UK Education System
The UK education system is worldwide reputed for its high quality and standards. In general, the British higher education system has five stages of education: early years, primary years, secondary education, Further Education (FE) and Higher Education (HE). Britons enter the education system at the age of three and up to 16 are obliged to attend school (compulsory education), while afterward is upon their choice.
Besides sharing many similarities, the UK education system at different levels at each zone of administration (England, Scotland, and Wales) differs a bit. Generally spoken these differences are not so meaningful that we can talk about the UK higher education as being one.
In UK everybody, aged over 5 and under 16 is obliged to attend school. This aging time frame contains two sections of the education system in UK: Primary and Secondary School.
The Compulsory Education in UK
Key Stage 1
This stage includes pupils at the primary school aged 5 to 7 years old. Basically, during the key stage 1, kids are introduced to some of the most basic knowledge on subjects like the English language, Mathematics, History, Physical Education, Geography, History and Music. During the first year of this stage, the structure of the curriculum contains the Phonic screening, a short assessment of kids’ ability to decode and understand phonics properly. Typically, the student will speak loudly to his teacher a list of 40 words. At the end of this stage (same as in each of them), these pupils will sit for an examination aiming to measure their development in English, Maths and Science.
Key Stage 2
Between 7 to 11 years pupils will be in the second Key Stage of the compulsory education. Now the curriculum aims to move them further in gaining a bit more knowledge on core subjects. At the end of this stage, they will be tested in the following subjects
- English reading
- English grammar, punctuation and spelling
In English and Mathematics, the testing will be done through national assessment tests, while the teacher will independently assess the level of improvement of each student in Science.
Key Stage 3
Pupils aged 11 to 14 are in the third stage of compulsory education. To a certain degree, this period of their education is very important because only a few years later they will sit for the GCSE national qualification. The curriculum during this stage of education will also contain new subjects at which students are supposed to get some basic knowledge before moving any further in the upcoming stages of education. The subjects learned in Key Stage 3 are English, Mathematics, Science, History, Geography, Art and Design, Music, Physical Education, Modern Foreign Languages, Design and Technology and Computing. At the end of the Key Stage 3, some students may take their GCSE or other national qualifications.
Key Stage 4
The final stage of the compulsory education, the Key Stage 4 lasts from the age of 14 to 16. This is the most common period of time for students to undertake the national assessment tests that will lead them to take a GCSE or other national qualifications.
The compulsory national curriculum at this stage contains the “core” and “foundation” subjects.
And these are the “foundation” subjects taught at the Key Stage 4:
- Physical Education
Additionally, schools in UK are obliged to offer one of the following subjects during this stage of education
- Design and Technology
- Modern Foreign Languages
The Higher Education System in the United Kingdom
In particular, the UK higher education is valued all over the world for its renowned standards and quality.

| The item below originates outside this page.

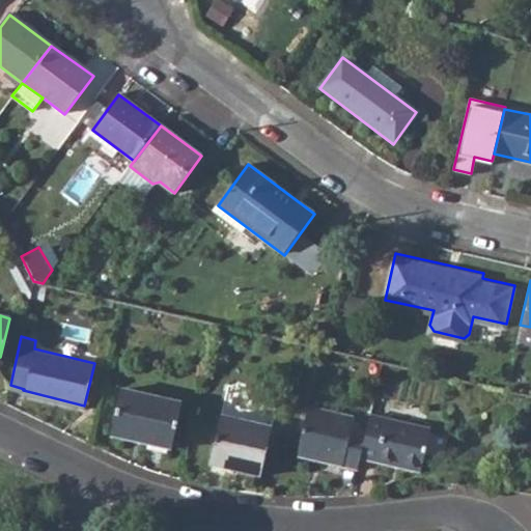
[(110,430),(170,446),(180,399),(120,385),(110,430)]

Its higher education’s prestige it also emanates from its graduates’ work afterward. Many eminent people in many different areas whose work reached global recognition came out of British universities. Some of these universities and other higher education providers are ranked at the top among universities in the world. The UK capital city, London, not by accident, is considered to be the world’s capital city of higher education. With its four universities being ranked in the world’s top ten, London has the highest number of top worldwide ranked universities per city.
By definition, the UK higher education is the level of education that follows the secondary school at the hierarchy of educational system in the UK. When the high school is over, Britons have to sit in a standard examination, which makes them eligible or not to continue their education in the higher level of education.
In the UK education system in contrast to the US higher education, there is a difference between college and university. While in the US there is no distinction between college and university with most of the people referring to a higher education provider as a college, in the UK this is not the case. Here, a college is a Further Education institution which prepares its students to earn degrees, while a university is licensed HE institution so, at the end of it, students will gain a degree.